## Work instruction 1:
Answer these questions from the passage on Biden's remarks about race and education:
(a) According to Biden, what share of Iowa's population is African American?
(b) How much of the education gap did Biden say exists before a child enters the classroom?
(c) What name do social scientists give to the problem of separating the effects of race from those of poverty?
## Work instruction 2:
Continue the passage on Biden's remarks about race and education from its final sentence.

## Passage:

^^^^^^^^^^^^^^^^

An editorial from the October 25, 2007 Washington Post discusses Joe Biden's theories of race and education:

Biden also stumbled through a discourse on race and education, leaving the impression that he believes one reason that so many District of Columbia schools fail is the city's high minority population. His campaign quickly issued a statement saying he meant to indicate that the disadvantages were based on economic status, not race.

After a lengthy critique of Bush administration education policies, Biden attempted to explain why some schools perform better than others -- in Iowa, for instance, compared with the District. "There's less than 1 percent of the population of Iowa that is African American. There is probably less than 4 or 5 percent that are minorities. What is in Washington? So look, it goes back to what you start off with, what you're dealing with," Biden said. He went on to discuss the importance of parental involvement in reading to children and how "half this education gap exists before the kid steps foot in the classroom."

The Biden campaign moved quickly to clarify the senator's remarks in a statement: "This was not a race-based distinction, but a discussion of the problems kids face who don't have the same socio-economic support system (and all that implies -- nutrition, pre K, etc.) entering grade school and the impact of those disadvantages on outcomes."

Huh? He didn't say that the problem of Washington's school was because the kids were poor, but because they were black.

Now, it is sometimes difficult to tease out whether the problems of ghetto blacks are tied to race, or tied to poverty. There are desperately poor whites in America as well, and they have serious problems too. Sometimes, it is difficult for social scientists to gather data that lets them compare equivalent populations. Where do you find large groups of poor whites living in crowding, substandard housing in an urban area? You get the problem that social scientists call collinearity, which makes it difficult to figure out whether the characteristics of a group are because of race, because of poverty, or perhaps some other factor.

^^^^^^^^^^^^^^^^

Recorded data
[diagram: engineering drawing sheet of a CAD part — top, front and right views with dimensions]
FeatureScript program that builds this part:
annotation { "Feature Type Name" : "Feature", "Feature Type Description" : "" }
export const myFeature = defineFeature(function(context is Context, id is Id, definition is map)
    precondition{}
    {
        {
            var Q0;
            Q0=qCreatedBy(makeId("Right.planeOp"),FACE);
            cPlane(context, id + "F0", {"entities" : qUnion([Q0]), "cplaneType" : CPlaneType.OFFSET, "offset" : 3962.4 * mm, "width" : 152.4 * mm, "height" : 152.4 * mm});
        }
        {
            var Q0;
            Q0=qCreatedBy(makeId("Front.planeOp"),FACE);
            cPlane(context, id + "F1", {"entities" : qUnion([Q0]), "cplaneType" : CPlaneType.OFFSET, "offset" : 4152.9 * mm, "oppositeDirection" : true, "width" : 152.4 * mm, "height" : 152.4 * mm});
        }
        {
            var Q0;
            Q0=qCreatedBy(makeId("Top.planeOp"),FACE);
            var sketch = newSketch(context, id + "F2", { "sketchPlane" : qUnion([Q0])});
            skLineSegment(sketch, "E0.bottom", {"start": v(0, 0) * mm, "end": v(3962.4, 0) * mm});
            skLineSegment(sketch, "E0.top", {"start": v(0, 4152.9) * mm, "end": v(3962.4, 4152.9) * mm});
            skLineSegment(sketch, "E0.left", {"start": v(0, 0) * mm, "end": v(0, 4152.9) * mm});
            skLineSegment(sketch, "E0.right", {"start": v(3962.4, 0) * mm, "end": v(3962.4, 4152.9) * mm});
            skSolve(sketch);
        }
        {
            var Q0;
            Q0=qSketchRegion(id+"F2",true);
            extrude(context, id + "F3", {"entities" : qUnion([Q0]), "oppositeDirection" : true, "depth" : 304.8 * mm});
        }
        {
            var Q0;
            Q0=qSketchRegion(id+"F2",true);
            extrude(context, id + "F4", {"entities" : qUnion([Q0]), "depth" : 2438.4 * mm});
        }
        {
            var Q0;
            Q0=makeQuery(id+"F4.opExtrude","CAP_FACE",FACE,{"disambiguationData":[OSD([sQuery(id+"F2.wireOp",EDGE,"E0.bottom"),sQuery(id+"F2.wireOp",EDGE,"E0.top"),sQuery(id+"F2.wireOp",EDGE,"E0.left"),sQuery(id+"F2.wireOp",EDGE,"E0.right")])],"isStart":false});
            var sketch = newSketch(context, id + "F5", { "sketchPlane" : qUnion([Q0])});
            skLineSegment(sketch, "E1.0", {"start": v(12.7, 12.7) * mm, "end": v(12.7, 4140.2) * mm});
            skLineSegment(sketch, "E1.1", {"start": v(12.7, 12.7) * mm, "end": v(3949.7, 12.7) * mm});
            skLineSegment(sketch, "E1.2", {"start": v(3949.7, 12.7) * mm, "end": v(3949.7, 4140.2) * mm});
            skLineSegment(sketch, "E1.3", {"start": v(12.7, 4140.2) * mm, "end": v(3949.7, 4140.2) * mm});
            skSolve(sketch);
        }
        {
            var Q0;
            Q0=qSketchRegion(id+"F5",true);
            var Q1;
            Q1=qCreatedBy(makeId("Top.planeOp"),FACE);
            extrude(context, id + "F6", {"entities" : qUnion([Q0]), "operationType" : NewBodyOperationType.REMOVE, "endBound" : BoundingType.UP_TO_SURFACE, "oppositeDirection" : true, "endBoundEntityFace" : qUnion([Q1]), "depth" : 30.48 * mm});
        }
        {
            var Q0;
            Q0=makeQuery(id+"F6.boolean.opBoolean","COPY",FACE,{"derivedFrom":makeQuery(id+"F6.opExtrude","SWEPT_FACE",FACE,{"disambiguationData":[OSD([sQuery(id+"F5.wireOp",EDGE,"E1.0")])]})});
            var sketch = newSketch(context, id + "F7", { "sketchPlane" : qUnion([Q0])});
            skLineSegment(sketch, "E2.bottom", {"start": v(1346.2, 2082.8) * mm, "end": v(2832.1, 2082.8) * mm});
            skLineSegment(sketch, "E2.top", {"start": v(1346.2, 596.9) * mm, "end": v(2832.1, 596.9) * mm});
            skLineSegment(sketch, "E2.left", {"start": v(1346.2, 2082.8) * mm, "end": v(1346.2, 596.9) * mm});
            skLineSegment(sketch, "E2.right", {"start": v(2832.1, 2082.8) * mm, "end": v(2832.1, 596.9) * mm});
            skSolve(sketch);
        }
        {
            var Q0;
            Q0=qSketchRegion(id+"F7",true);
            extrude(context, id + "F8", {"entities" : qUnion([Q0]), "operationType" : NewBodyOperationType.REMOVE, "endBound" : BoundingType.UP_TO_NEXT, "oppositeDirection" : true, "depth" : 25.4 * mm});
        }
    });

^^^^^^^^^^^^^^^^

## Expected output 1:
(a) Less than 1 percent.
(b) Half.
(c) Collinearity.

## Expected output 2:
As an example: blacks are very disproportionately violent criminals (usually against other blacks). But because blacks are, on average, much younger than whites, and violent crime is strongly correlated with youth, you may be seeing a consequence of there being a disproportionate percentage of blacks in the peak violent crime years. You may be seeing the consequences of limited job opportunities, or of racism. I've long suspected that lead paint exposure may be a factor as well, since lead poisoning increases aggression and causes retardation, and blacks are disproportionately in older urban centers where there is still a lot of lead paint. There is probably some connection to the absence of fathers; black families have been shattered far more than white families, and again, it is difficult to tease out the exact causes.

Unless the evidence is very clear that race really is the determining factor (for example, sickle cell anemia), it is highly questionable, and incredibly bad politics, to assume that race determines this. Biden isn't too bright, I'm guessing.